Dwa kwadranse później do ogniska znowu przyszedł Heariel. Wydawał się być w gorszym nastroju, niż jeszcze chwilę wcześniej. Sprawy najwyraźniej nie układały się zgodnie z życzeniami dowódcy, a jego przyboczny musiał jakoś podzielać te uczucia.
-
Vrinn! Chodź ze mną. - Powiedział, spoglądając na Rinnila, po czym odwrócił się na pięcie i ruszył znowu przez obozowisko, do namiotu Terrtha.
Stary drow, siedział przy naprędce zbitym biórku i włąsnie kończył coś pisać.
-
Poczekaj. Zaraz dostaniesz rozkazy. Od teraz dowodzisz tą grupą. - Rzucił, nawet nie podnosząc głowy znad papierów.

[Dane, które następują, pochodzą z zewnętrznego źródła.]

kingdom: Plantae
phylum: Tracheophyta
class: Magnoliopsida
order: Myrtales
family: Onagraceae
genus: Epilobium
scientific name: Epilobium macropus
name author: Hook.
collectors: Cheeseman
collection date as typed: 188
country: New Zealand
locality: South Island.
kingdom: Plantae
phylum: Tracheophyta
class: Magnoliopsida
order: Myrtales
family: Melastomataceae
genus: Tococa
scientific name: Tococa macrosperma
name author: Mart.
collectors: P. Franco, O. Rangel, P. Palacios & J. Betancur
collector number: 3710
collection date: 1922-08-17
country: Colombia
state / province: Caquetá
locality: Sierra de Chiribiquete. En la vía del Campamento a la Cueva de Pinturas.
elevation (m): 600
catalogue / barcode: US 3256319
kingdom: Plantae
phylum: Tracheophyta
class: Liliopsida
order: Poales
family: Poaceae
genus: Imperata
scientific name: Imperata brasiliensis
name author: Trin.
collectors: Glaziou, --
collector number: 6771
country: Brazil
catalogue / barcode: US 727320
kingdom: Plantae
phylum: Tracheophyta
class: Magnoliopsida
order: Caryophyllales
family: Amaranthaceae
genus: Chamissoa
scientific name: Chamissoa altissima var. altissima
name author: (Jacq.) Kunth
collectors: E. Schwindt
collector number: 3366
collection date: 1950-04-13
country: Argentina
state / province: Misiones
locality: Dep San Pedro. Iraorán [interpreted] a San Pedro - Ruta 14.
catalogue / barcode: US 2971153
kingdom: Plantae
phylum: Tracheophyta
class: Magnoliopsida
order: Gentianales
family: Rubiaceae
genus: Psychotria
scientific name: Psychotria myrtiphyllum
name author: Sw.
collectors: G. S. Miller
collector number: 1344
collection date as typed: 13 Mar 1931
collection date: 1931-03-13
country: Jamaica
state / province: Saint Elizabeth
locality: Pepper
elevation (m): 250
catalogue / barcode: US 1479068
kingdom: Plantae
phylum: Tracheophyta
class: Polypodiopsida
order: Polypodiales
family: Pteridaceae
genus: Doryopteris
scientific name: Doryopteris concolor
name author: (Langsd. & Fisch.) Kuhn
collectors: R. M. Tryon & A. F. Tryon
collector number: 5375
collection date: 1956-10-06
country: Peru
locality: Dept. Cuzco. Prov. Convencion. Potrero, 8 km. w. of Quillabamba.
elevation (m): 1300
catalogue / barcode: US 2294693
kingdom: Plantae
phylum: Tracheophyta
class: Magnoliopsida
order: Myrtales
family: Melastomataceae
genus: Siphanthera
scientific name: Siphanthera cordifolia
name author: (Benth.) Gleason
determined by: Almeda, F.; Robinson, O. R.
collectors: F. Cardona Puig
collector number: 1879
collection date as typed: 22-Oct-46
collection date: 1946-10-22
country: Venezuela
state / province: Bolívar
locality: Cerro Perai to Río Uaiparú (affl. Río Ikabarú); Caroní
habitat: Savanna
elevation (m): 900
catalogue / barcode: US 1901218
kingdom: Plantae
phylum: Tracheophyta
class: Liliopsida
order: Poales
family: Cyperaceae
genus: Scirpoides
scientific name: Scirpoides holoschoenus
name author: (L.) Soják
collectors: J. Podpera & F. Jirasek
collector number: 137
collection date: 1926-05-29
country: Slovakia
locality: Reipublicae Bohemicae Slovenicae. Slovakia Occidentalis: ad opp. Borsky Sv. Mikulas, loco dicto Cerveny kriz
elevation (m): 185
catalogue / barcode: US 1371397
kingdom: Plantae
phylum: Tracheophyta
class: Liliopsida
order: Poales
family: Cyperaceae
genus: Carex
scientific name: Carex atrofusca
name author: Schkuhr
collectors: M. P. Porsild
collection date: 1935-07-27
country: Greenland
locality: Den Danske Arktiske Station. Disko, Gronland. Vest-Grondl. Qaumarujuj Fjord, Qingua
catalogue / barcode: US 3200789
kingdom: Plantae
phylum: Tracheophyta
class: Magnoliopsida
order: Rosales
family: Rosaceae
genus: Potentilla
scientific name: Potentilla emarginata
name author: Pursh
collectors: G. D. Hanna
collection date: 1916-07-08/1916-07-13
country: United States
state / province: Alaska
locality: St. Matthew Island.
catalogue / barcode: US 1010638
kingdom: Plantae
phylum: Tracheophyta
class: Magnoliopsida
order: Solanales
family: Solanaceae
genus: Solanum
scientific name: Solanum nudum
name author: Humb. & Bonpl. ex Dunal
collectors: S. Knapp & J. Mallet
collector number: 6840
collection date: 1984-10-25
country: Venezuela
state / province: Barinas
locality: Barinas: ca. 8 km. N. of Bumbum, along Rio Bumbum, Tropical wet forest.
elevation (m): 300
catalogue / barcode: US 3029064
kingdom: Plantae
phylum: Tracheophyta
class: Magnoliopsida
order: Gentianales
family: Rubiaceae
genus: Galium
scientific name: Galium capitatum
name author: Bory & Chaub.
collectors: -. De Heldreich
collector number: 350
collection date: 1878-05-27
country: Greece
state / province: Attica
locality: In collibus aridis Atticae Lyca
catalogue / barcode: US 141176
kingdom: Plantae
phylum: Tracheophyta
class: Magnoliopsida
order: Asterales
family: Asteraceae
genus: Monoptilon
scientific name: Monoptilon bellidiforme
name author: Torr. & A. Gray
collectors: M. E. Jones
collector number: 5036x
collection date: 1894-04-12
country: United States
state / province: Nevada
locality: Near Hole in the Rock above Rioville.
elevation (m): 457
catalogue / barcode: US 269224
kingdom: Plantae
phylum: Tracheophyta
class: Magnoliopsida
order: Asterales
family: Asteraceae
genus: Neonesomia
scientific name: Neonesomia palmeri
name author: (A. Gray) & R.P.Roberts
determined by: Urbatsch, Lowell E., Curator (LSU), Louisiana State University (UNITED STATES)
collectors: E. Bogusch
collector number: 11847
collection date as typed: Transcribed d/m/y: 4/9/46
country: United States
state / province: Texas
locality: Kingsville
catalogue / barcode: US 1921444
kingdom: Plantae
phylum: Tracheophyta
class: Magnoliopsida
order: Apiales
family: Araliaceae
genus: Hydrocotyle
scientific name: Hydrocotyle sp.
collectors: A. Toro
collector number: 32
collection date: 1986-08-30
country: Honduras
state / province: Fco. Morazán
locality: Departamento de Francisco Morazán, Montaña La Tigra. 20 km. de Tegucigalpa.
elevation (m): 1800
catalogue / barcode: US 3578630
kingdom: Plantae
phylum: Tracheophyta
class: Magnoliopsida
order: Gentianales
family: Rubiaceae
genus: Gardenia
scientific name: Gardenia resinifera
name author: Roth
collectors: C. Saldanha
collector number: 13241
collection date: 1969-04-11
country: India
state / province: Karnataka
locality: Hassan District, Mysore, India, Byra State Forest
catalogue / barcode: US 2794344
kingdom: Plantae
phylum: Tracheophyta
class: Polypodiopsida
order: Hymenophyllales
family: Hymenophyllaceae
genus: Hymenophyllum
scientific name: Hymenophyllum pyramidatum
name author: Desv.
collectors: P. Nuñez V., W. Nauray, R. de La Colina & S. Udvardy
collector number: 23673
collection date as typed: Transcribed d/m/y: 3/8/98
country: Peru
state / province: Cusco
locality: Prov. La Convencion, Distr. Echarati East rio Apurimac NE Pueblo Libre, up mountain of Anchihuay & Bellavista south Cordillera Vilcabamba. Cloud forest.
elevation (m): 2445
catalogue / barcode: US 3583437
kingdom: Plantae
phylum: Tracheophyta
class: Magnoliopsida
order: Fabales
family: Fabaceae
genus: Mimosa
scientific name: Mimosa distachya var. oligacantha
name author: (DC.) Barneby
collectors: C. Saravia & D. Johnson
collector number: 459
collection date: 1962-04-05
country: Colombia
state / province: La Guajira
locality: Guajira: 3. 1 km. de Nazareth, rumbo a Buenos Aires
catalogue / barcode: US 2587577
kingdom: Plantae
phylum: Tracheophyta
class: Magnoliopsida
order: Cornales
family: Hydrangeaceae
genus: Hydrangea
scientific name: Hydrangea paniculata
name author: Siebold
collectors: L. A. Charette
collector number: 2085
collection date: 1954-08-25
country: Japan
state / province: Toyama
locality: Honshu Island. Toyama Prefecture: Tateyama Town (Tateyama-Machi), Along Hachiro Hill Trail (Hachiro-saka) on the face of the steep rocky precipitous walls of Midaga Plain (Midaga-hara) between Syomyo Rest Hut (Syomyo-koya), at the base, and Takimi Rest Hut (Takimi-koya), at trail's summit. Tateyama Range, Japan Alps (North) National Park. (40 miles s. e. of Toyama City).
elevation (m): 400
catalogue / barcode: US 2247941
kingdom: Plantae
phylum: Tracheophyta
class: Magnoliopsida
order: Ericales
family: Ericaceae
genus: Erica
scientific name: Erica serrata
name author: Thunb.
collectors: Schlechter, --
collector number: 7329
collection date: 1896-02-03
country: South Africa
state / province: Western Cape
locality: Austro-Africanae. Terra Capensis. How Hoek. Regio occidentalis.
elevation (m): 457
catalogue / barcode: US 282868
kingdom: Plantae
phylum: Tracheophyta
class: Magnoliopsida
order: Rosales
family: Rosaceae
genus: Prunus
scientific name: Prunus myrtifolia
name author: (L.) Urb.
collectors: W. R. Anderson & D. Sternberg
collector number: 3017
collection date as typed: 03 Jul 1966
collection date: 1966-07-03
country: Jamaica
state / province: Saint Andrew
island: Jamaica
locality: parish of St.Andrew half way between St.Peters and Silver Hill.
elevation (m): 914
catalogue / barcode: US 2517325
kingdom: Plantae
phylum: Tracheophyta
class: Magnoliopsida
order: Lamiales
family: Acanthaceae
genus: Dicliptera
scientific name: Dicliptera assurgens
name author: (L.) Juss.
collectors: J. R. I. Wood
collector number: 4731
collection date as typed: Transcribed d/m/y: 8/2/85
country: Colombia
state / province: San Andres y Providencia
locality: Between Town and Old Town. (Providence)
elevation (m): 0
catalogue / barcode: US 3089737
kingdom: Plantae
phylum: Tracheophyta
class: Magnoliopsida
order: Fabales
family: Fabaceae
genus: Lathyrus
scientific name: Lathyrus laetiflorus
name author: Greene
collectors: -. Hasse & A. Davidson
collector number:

Rinnil miał chwilę, żeby przyjrzeć się otoczeniu, oraz swojemu rozmówcy. O ile to pierwsze nie robiło wielkiego wrażenia, ot dwa stoły, łóżko, kilka skrzyń, o tyle sama osoba Terrtha Vuothreila już tak. Potężnie zbudowany, wysoki drow był unikatem w swoim gatunku. Z wzrostu i postury przypominał raczej człowieka, członka barbarzyńskich plemion północy, którzy siłą i rozmiarami niemal doganiali niedźwiedzie Długie, rozpuszczone, srebrne włosy opadały na pobliźnioną twarz, która zdawała się nie zdradzać żadnych emocji, nawet, kiedy w końcu podniósł wzrok i spojrzał na swojego rozmówcę.
-
Cztery dni marszu na południe stacjonują znaczne siły elfów i ludzi. Trzyi marszu na północ mamy wybrane przez zwiadowców wejście do podmroku. I my i oni przemy w tamtym kierunku i o tym już doskonale wiesz. - Krótko podsumował sytuację. -
Nie wiesz jednak, że dzisiaj wczesnym rankiem została wyłoniona grupa, która ma za zadanie dopaść nas, zanim zawalimy za sobą wejście do jaskiń. Jest ich na tyle dużo, żeby zetrzeć nas na proch, ale na tyle mało, żeby dogonić nas, zanim dotrzemy do tuneli. Podejrzewam, że już wiesz co jest na rzeczy. Musicie ich spowolnić za wszelką cenę. Nie walczyć bo nie macie szans, ale zmylić trop, zablokować drogę, oszukać ich, czy co tam wam przyjdzie do głowy. W zasadzie wszystko mi jedno co zrobisz, byle by było to skuteczne. Od teraz jesteście Bea'ni'sha Aere. Poprzedni już do nas nie wrócą. Gratuluję awansu. Trzymaj. - Podał Rinnilowi oficjalne pismo, zawierające rozkazy. Mówił szybko i konkretnie. Widać było, że to nie jedyny problem, którym musiał się jeszcze zająć tej nocy.
-
Tam masz szczegóły waszego wygnania. Nie spodobają Ci się. Nie wiem na ile zdążyłeś poznać swoich ludzi, ale zastanów się, ile z tego im przekazać. Możesz odejść. - Szybko zakończył rozmowę i wziął się za kolejne papiery.
***
Rinnil po kilku minutach wrócił z namiotu dowódcy. Jego twarz nie zdradzała zbyt wiele. Usiadł na swoim poprzednim miesjcu i przyjrzał się po kolei każdemu ze swoich nowych podkomendnych. Oby tych spotkał lepszy los.